Le printemps, de retour sur la terre embellie,
Renouvelle par-tout les sources de la vie ;
Mais, quoi ! lorsqu’il s’éveille annonçant ses bienfaits,
Le poëte des chants sommeille pour jamais !…
Apollon, attendri par les vœux de la France,
Court de son docte fils implorer la puissance ;
Ce fils protégera l’inimitable auteur
Des trois règnes d’Opis interprète enchanteur.
Veille, ô dieu d’Épidaure, au salut d’un grand homme
Que les Muses devaient au grand siècle de Rome !…
Venez, venez, beaux jours !… Ô désirs superflus !

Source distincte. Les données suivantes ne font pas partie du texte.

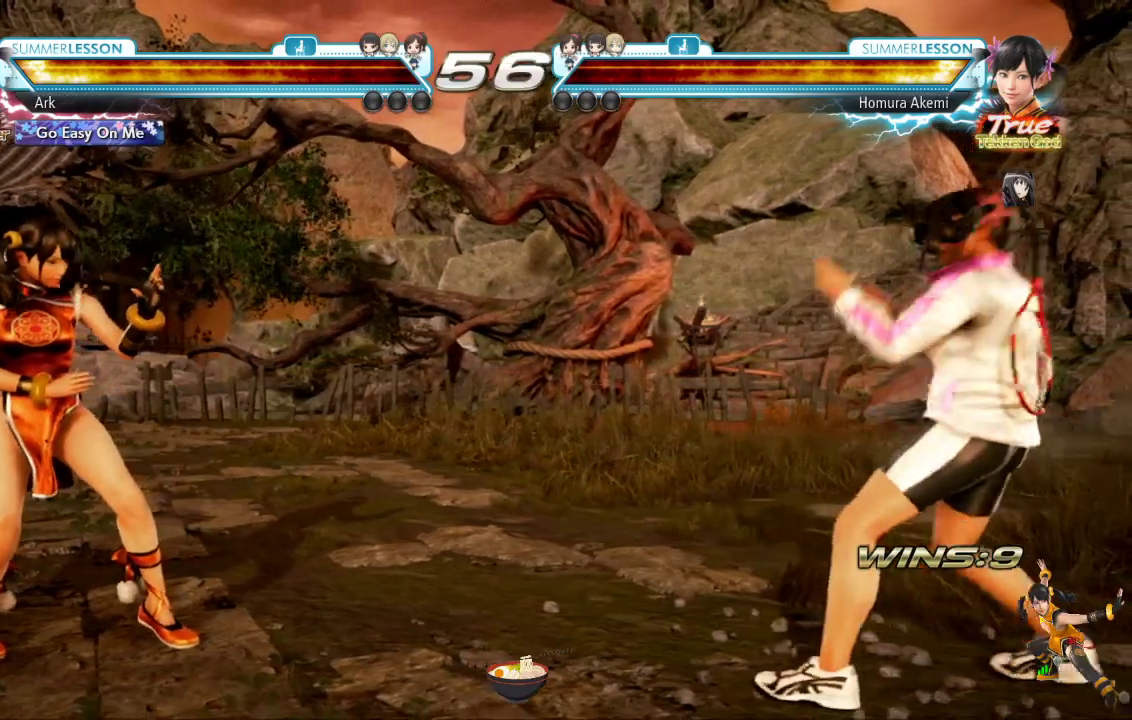
Gameplay with a controller (PlayStation layout); each line is a JSON object with the inputs held at the frame after it. "events" lists button and stick changes between this image and that frame as [ms after this image, input, new state], when the widget could be followed in between.
{"buttons": [], "left_stick": "center", "right_stick": "center", "events": [[16, "DPAD_LEFT", "down"], [116, "DPAD_LEFT", "up"], [200, "DPAD_LEFT", "down"], [233, "DPAD_LEFT", "up"], [267, "DPAD_DOWN", "down"], [417, "DPAD_DOWN", "up"]]}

Au souffle du printemps il ne renaîtra plus,
Plaçons à ses côtés, sous la pierre funèbre,
Son luth harmonieux ; et ce tombeau célèbre,
Tous les ans, au retour de la belle saison,
Rendra des sons plus doux que l’airain de Memnon.
Accourez tous, ô vous que son génie inspire !
À ces magiques sons accordez votre lyre ;
Pour lui laissez couler et vos vers et vos pleurs…
Il chanta les jardins ; couronnez de leurs fleurs
Le dernier monument du sensible Delille.
Du haut du Pinde alors vous sourira Virgile,
Pour prix du souvenir et des tributs touchans
Dont vous aurez payé le poëte des champs.
Pour couvrir son tombeau d’une ombre poétique,
Élevez sur sa cendre un arbre allégorique ;
Du laurier de Virgile entez un rejeton
Sur un rameau sacré du mûrier de Milton.
Toutefois suspendons cet hymne de tristesse ;
Il touche au terme heureux d’une longue vieillesse.
« Dis-moi, gémirais-tu de ton cruel destin ?
» Le bel astre du jour n’a-t-il pas son déclin ?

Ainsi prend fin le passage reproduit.